Today was the first day I've been home alone since moving back here. It was appropriately weird, I guess, but it doesn't suck. I'm 22 and a college grad; I should not be talking about being home alone like it's some sort of phenomenon. What makes it so unbearable is the lack of work. Or rather, lack of productive things to do. I'm not even interested in a traditional career right now, but I'd love to work somewhere fun that gets me out of the house and meeting people and doing people a service. (And I'm sure people will say "oh, great attitude, go waste your life." Well, screw that. I have my reasons.)

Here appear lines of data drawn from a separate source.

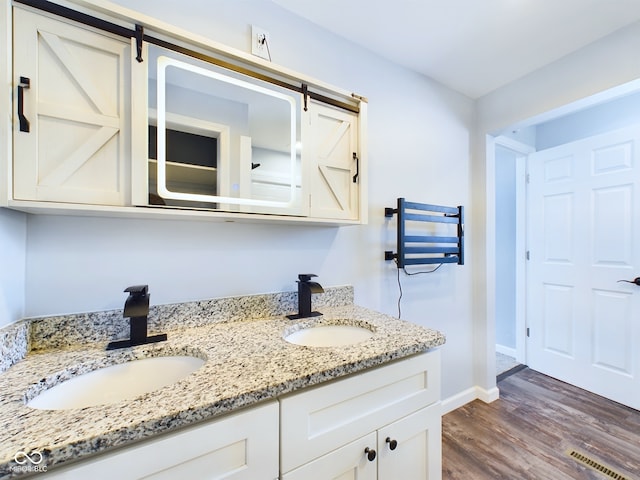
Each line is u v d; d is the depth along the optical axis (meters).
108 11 0.78
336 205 1.21
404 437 0.91
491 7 1.29
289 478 0.69
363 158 1.27
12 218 0.79
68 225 0.92
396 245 1.69
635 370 1.91
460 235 1.85
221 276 1.17
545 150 2.42
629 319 1.94
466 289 2.03
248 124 1.05
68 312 0.92
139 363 0.86
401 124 1.73
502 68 1.76
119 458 0.51
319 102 1.18
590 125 2.33
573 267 2.23
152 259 1.05
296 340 1.14
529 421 1.79
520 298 2.65
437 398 1.00
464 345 2.01
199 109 0.96
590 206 2.13
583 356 2.17
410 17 1.36
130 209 0.81
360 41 1.53
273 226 1.30
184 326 1.07
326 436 0.75
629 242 1.94
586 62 1.55
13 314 0.81
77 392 0.75
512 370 2.51
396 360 0.91
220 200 0.98
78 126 0.75
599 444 1.58
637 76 1.37
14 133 0.68
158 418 0.53
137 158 0.81
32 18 0.70
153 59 0.87
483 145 2.06
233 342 0.93
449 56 1.65
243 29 1.22
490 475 1.38
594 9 1.30
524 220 2.61
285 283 1.33
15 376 0.70
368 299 1.58
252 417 0.64
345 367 0.77
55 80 0.73
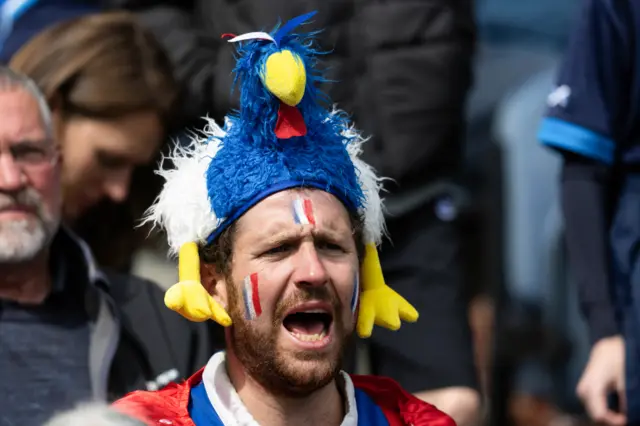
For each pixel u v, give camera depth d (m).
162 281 8.15
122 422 3.85
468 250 11.75
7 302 6.61
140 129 7.61
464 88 8.14
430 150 7.89
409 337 7.91
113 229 7.74
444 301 7.98
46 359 6.54
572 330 11.40
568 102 7.64
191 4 8.46
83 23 7.72
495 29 13.95
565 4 14.61
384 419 5.73
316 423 5.49
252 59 5.37
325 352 5.30
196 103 7.86
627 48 7.51
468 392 7.90
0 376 6.45
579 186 7.62
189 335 6.90
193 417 5.46
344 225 5.39
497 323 11.56
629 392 7.30
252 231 5.31
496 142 11.91
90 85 7.52
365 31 7.80
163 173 5.64
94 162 7.57
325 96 5.82
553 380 11.73
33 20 8.49
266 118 5.36
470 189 11.91
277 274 5.26
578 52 7.66
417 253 7.97
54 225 6.65
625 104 7.57
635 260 7.40
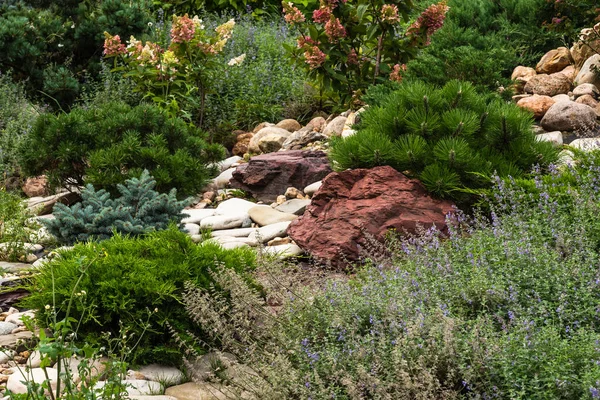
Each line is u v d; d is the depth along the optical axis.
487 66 8.73
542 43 10.41
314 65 9.72
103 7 13.95
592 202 5.08
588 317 3.79
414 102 6.99
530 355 3.37
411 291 4.29
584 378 3.13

I had my third interview with the coffeehouse down the street from me today, and for the first time I feel like I blew it. I hope I didn't. I had to go in and meet the owner, which I think is great - they're independently owned and surprisingly thorough. My first two interviews with the manager went great. Today the owner was asking me some of the same stuff, plus a lot of things about if was getting my own place any time soon, etc, which I thought was sort of unnecessary, but maybe he's just gauging everything - and I have to remember, I've only ever had one real job in my whole life (which is more than many people my age, but still...) and I'm still learning the ropes of interviewing. He was very warm and friendly and seemed easy to talk to, and so of course when he asked me if I had been looking for anything else I went ahead and mentioned the after-school teacher training because why not? It's a month away and there's no guarantee it'll come to anything, and it's all in the afternoons so it ideally won't conflict with coffee. And at the time, it seemed okay to mention, although now I realize I shouldn't have, even though he didn't seem to be indicating things one way or the other.
I just really want to work there and I hope hope hope I didn't blow it. That and the teaching gig would be lovely for a while - teaching drama is in my field and the coffeehouse is part of a cool little bohemian-y existence I always imagined it would be fun to have. And then I was going to just roll on from there.

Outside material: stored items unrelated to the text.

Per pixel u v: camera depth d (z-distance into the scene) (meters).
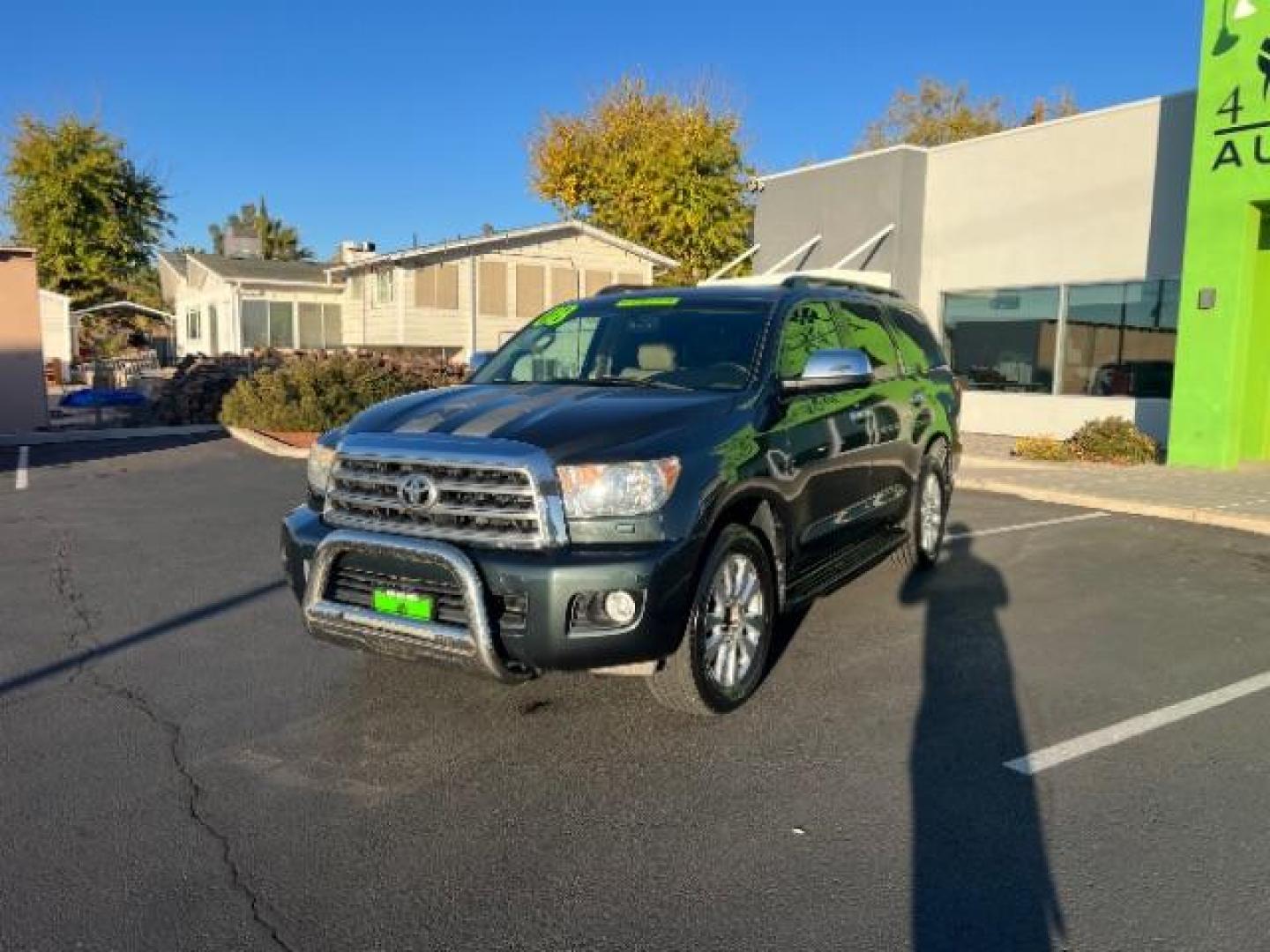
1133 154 15.85
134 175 41.53
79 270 40.06
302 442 14.79
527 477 3.96
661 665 4.30
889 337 7.10
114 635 5.73
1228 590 7.09
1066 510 10.48
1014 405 17.78
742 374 5.11
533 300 28.06
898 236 19.02
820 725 4.51
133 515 9.42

And it's especially hard, now, to think I could blow an interview at a coffeehouse. It seems trivial - it's NOT, at all - but there's a certain amount of pride that comes with able to find something you think is good so soon out of school. It's not in my field, no, but it's the right environment for me at this particular time, I think. Which makes it important. Which makes it important enough, for the moment, to beat myself up over.
Because I don't have a clue what I'm doing.